┌────────
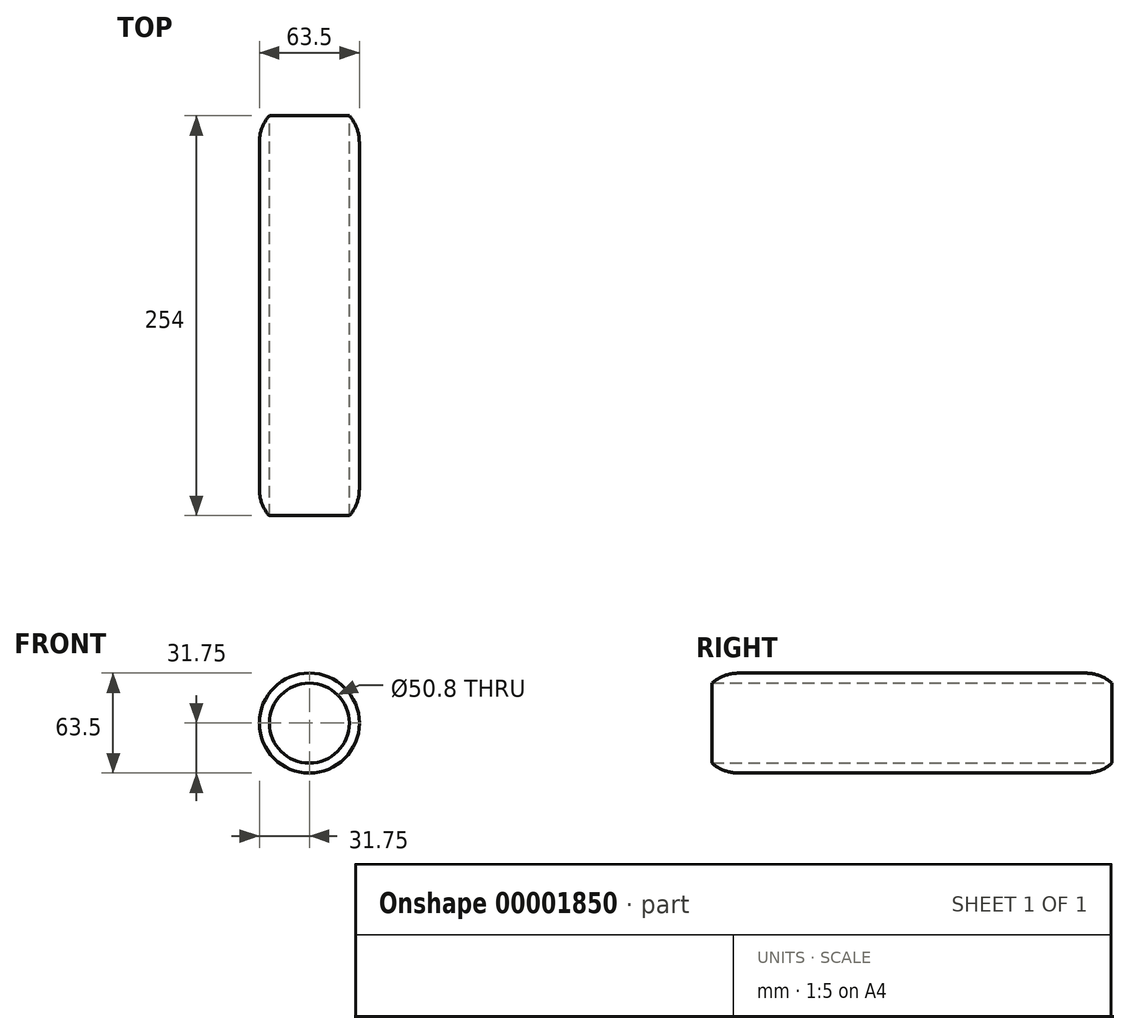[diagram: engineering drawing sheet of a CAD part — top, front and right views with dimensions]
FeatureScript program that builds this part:
annotation { "Feature Type Name" : "Feature", "Feature Type Description" : "" }
export const myFeature = defineFeature(function(context is Context, id is Id, definition is map)
    precondition{}
    {
        {
            var Q0;
            Q0=qCreatedBy(makeId("Front.planeOp"),FACE);
            var sketch = newSketch(context, id + "F0", { "sketchPlane" : qUnion([Q0])});
            skCircle(sketch, "E0", {"center": v(0, 0) * mm, "radius": 31.75 * mm});
            skCircle(sketch, "E1", {"center": v(0, 0) * mm, "radius": 25.4 * mm});
            skSolve(sketch);
        }
        {
            var Q0;
            Q0 = qSketchRegion(id + "F0", true);
            extrude(context, id + "F1", {"entities" : qUnion([Q0]), "endBound" : BoundingType.SYMMETRIC, "depth" : 254 * mm});
        }
        {
            var Q0;
            Q0=makeQuery(id+"F1.opExtrude","CAP_EDGE",EDGE,{"disambiguationData":[OSD([sQuery(id+"F0.wireOp",EDGE,"E0")])],"isStart":false});
            var Q1;
            Q1=makeQuery(id+"F1.opExtrude","CAP_EDGE",EDGE,{"disambiguationData":[OSD([sQuery(id+"F0.wireOp",EDGE,"E0")])],"isStart":true});
            fillet(context, id + "F2", {"entities" : qUnion([Q0, Q1]), "radius" : 25.4 * mm, "tangentPropagation" : true, "allowEdgeOverflow" : false});
        }
    });
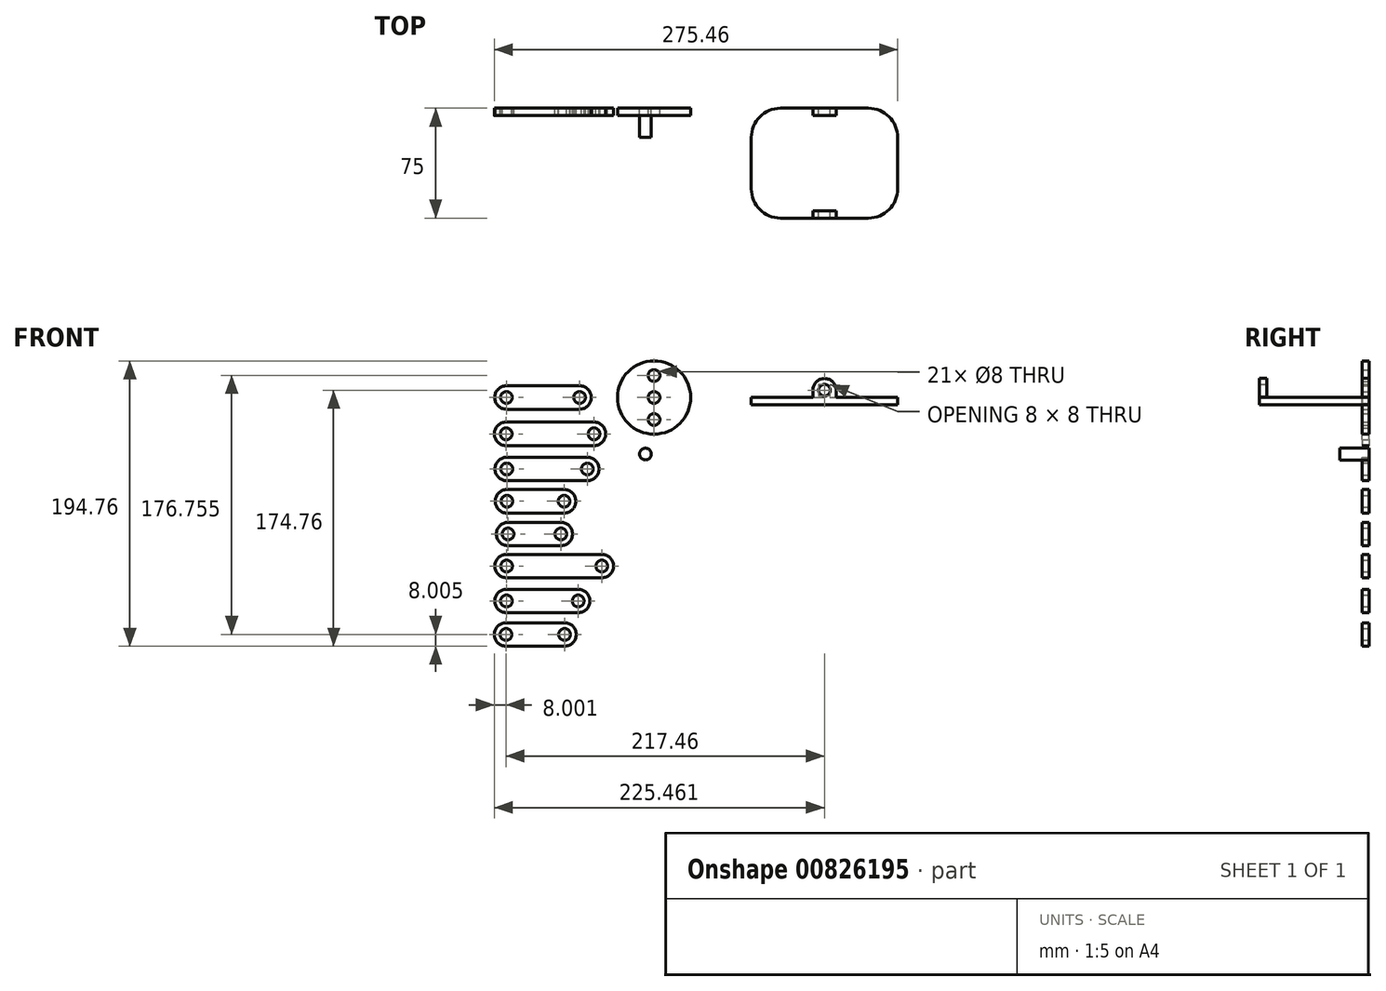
└────────
Can you lay out every line of the records above as a numbered list, with blank lines and the pictures left out?

## Expected output
1. [diagram: engineering drawing sheet of a CAD part — top, front and right views with dimensions]
2. FeatureScript program that builds this part:
3. annotation { "Feature Type Name" : "Feature", "Feature Type Description" : "" }
4. export const myFeature = defineFeature(function(context is Context, id is Id, definition is map)
5.     precondition{}
6.     {
7.         {
8.             var Q0;
9.             Q0=qCreatedBy(makeId("Front.planeOp"),FACE);
10.             var sketch = newSketch(context, id + "F0", { "sketchPlane" : qUnion([Q0])});
11.             skCircle(sketch, "E0", {"center": v(0, 0) * mm, "radius": 31.75 * mm});
12.             skCircle(sketch, "E1", {"center": v(0, 0) * mm, "radius": 25.4 * mm});
13.             skSolve(sketch);
14.         }
15.         {
16.             var Q0;
17.             Q0 = qSketchRegion(id + "F0", true);
18.             extrude(context, id + "F1", {"entities" : qUnion([Q0]), "endBound" : BoundingType.SYMMETRIC, "depth" : 254 * mm});
19.         }
20.         {
21.             var Q0;
22.             Q0=makeQuery(id+"F1.opExtrude","CAP_EDGE",EDGE,{"disambiguationData":[OSD([sQuery(id+"F0.wireOp",EDGE,"E0")])],"isStart":false});
23.             var Q1;
24.             Q1=makeQuery(id+"F1.opExtrude","CAP_EDGE",EDGE,{"disambiguationData":[OSD([sQuery(id+"F0.wireOp",EDGE,"E0")])],"isStart":true});
25.             fillet(context, id + "F2", {"entities" : qUnion([Q0, Q1]), "radius" : 25.4 * mm, "tangentPropagation" : true, "allowEdgeOverflow" : false});
26.         }
27.     });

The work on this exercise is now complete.